**Text data extracted from pages:**
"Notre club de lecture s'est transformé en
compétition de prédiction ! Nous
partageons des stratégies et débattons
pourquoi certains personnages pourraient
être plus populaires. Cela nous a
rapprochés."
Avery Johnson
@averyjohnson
* * *
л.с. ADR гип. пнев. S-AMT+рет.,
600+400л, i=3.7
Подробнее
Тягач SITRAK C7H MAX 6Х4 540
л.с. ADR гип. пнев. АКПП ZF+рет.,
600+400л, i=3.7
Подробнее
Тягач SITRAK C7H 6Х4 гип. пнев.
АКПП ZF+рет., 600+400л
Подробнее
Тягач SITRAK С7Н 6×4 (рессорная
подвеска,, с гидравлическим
...
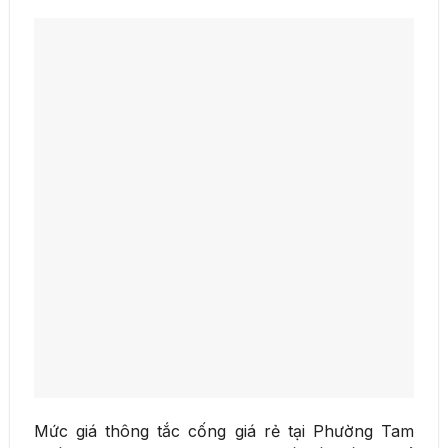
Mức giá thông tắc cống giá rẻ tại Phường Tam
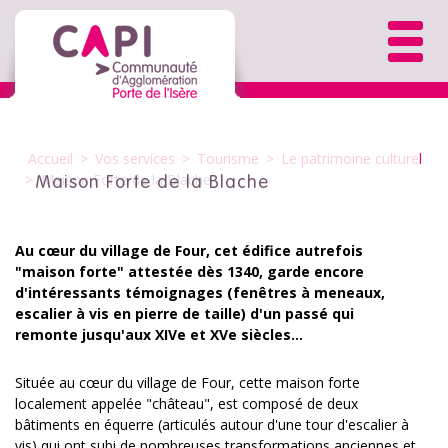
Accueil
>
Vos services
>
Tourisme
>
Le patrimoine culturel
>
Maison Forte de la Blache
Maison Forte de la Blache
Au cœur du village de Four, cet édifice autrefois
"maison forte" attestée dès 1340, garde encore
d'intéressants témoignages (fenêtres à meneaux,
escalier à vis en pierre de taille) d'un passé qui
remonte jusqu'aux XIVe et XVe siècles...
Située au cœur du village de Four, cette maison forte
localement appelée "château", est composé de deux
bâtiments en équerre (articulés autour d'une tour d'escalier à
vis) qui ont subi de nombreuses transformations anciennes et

**Required action:** Count the lines in the items above that contain the string "SITRAK", matching case exactly. Reply with the number only.

**Answer to this task:** 3